*Your task*.
Repeat all of the lines below verbatim, leaving out the pictures.

*Input material*.

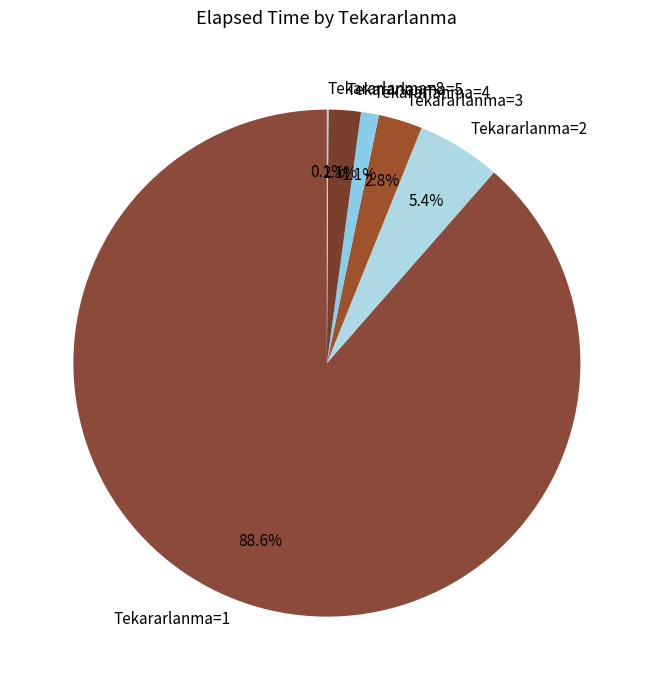

Which has a higher value, Tekararlanma=4 or Tekararlanma=1?

Tekararlanma=1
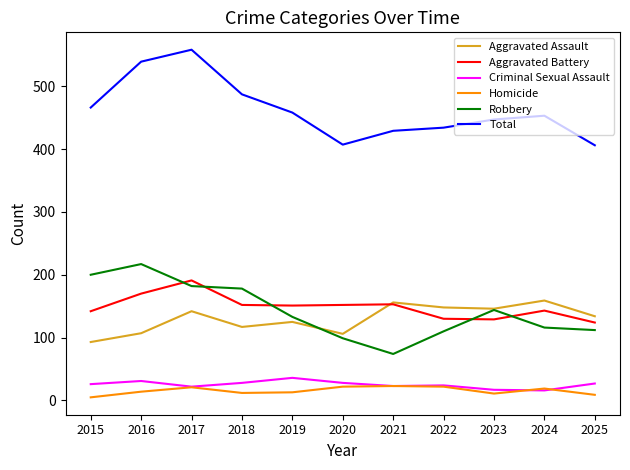

Which series has the widest spread of values?

Total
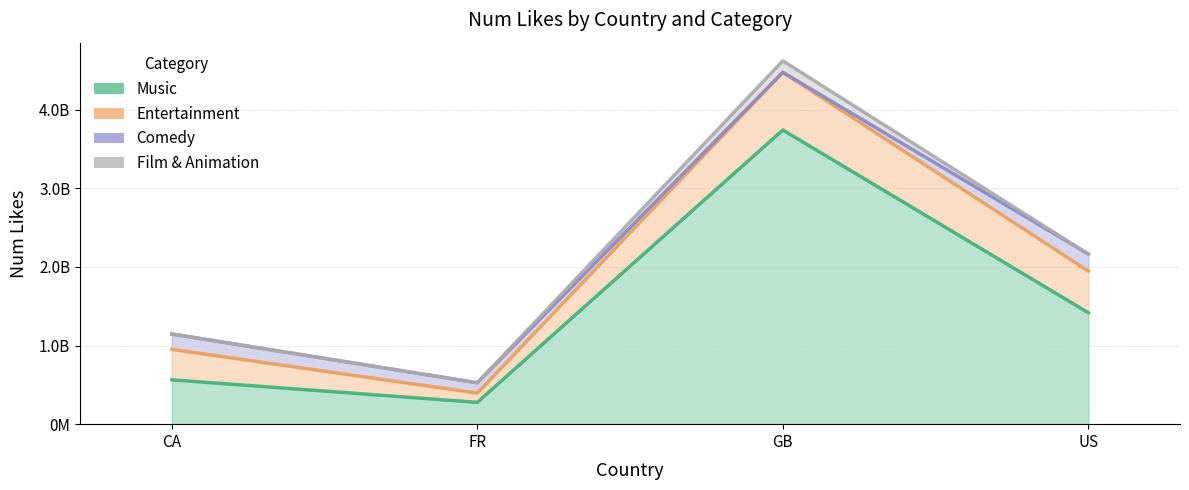

Is it true that Comedy equals 130775618 at FR?

True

*Result for this task*.
Which has a higher value, Tekararlanma=4 or Tekararlanma=1?

Tekararlanma=1

Which series has the widest spread of values?

Total

Is it true that Comedy equals 130775618 at FR?

True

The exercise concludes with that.